NASSIF ENFRENTA GILMAR. OU, COMO TROCAR ARNALDO JABOR POR MARTIN LUTHER KING
A atitude do jornalista Luis Nassif de processar o ministro Gilmar Mendes pelas afirmações de que as atividades dos blogs são uma gazua para obter dinheiro do Governo mereceu aplausos bem mais talentosos que os meus no artigo de Paulo Nogueira, no Diário do Centro do Mundo (Por que Nassif faz bem em processar um ministro do Supremo).
Por isso, prefiro chamar a atenção para duas coisas que vão além do sentimento de honra e de dignidade do jornalista e se projetam para a esfera pública.
Se houver (e a esperança é a última que morre) juiz com coragem cívica de aceitar aquilo que seria óbvio – a sanção a alguém que, sem provas ou razões usa a toga para acusar alguém de ser “profissional da chantagem, da locupletação financiado por dinheiro público, meu, seu e nosso!” –, o país terá avançado um passo imenso na direção de pôr fim à impunidade dos poderosos e dos autoritários.
Poderoso é adjetivo que a condição de julgador final de tudo, até da legitimidade do voto popular, dispensa justificativas no caso de Mendes.
Autoritário é característica que nada melhor que a frase do seu ex-par Joaquim Barbosa define: “Vossa excelência está na mídia, destruindo a credibilidade do Judiciário brasileiro…Vossa excelência quando se dirige a mim não está falando com os seus capangas do Mato Grosso”.
O que menos importa é que Gilmar acabasse por ser a inspiração de Barbosa. Vale o fato de que até alguém com poder semelhante tenha sido tratado assim por ele, para avaliar o que faz Mendes com quem não tem tribuna igual para questioná-lo.
Gilmar Mendes é a negação da discrição e do decoro indispensáveis a quem tem tão altas funções judiciais, como acabou por ser seu ex adverso nesta cena.

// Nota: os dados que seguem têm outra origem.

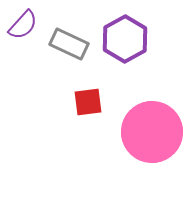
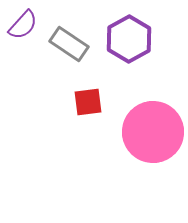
purple hexagon: moved 4 px right
gray rectangle: rotated 9 degrees clockwise
pink circle: moved 1 px right
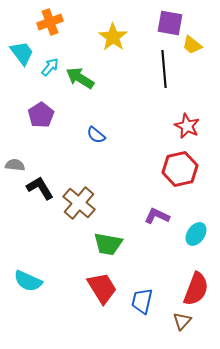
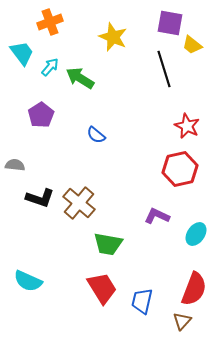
yellow star: rotated 12 degrees counterclockwise
black line: rotated 12 degrees counterclockwise
black L-shape: moved 10 px down; rotated 140 degrees clockwise
red semicircle: moved 2 px left
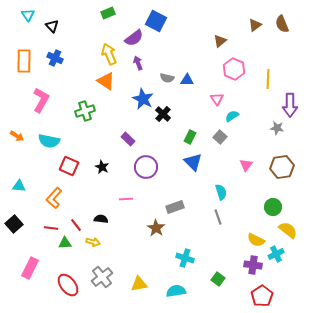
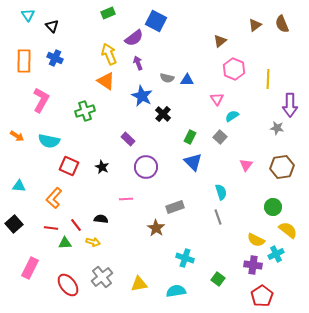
blue star at (143, 99): moved 1 px left, 3 px up
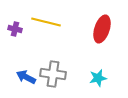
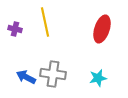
yellow line: moved 1 px left; rotated 64 degrees clockwise
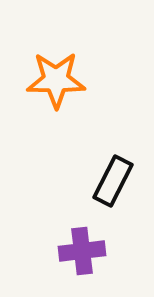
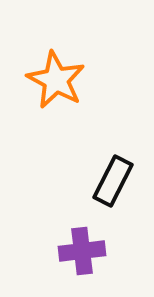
orange star: rotated 28 degrees clockwise
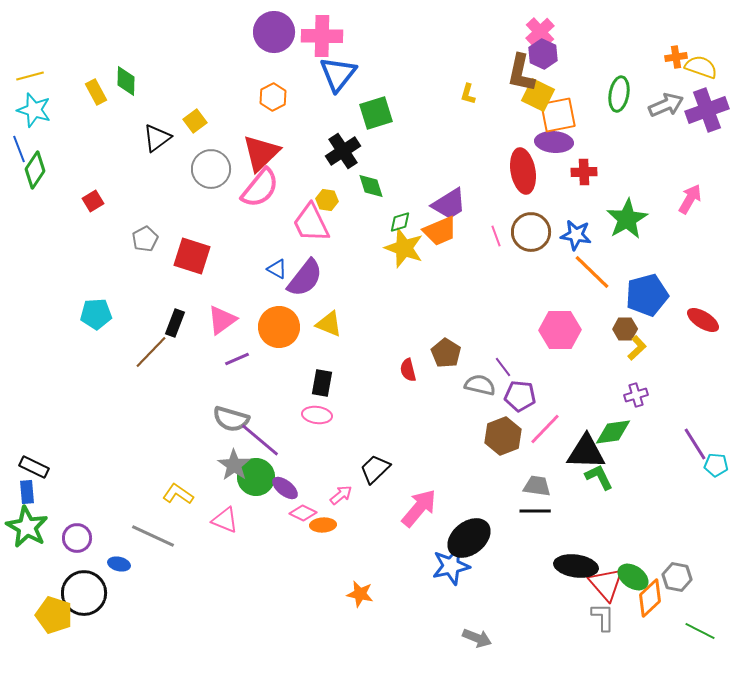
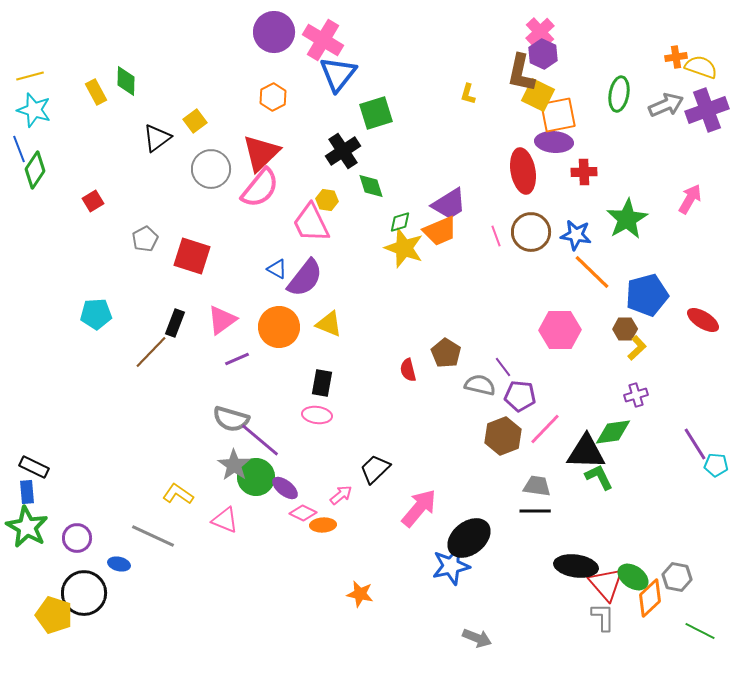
pink cross at (322, 36): moved 1 px right, 4 px down; rotated 30 degrees clockwise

A segunda advertência é a de que não se pode transformar a vida nacional num “vale-tudo” sem, ao mesmo tempo, transformar o país numa ditadura do Judiciário – cuja natureza sociológica é necessariamente conservadora e elitista, porque juiz não apenas tem sua mente formada na manutenção do status quo como, pela condição de abastança num país de miseráveis, vive num mundo onde o vício da desigualdade é visto como virtude do mérito.
Que o diga o aferramento, cheio de justificativas insanas como a do comprar ternos em Miami, que demonstra ao acumular privilégios que a ninguém é dado, mesmo com o argumento de que “passou num concurso” ou “trabalha muito”. A função pública não é um título de nobreza, que nos obrigue a, diante dela nos avassalarmos como na Idade Média, não importa se ao “sangue azul” tenha se substituído o concurso público.
Fica, do gesto de Nassif, o exemplo de que poderia ter se socorrido a ministra Carmen Lúcia, em lugar de apregoar, como Arnaldo Jabor, que os homens de bem deveriam ter a ousadia dos canalhas, como se este fosse um conselho e não uma amarga constatação de Nélson Rodrigues.
Fica outra frase, muito mais edificante, para todos, a de Martin Luther King:
“O que me preocupa não é nem o grito dos corruptos, dos violentos, dos desonestos, dos sem caráter, dos sem ética… O que me preocupa é o silêncio dos bons”.
Nos tempos da ditadura militar, havia um chiste para responder-se a um “o que você acha?”. Era: “Eu não acho nada, porque o último que achou ainda não acharam.”
De silêncio em silêncio, chega-se ao dia em que nada mais se pode falar.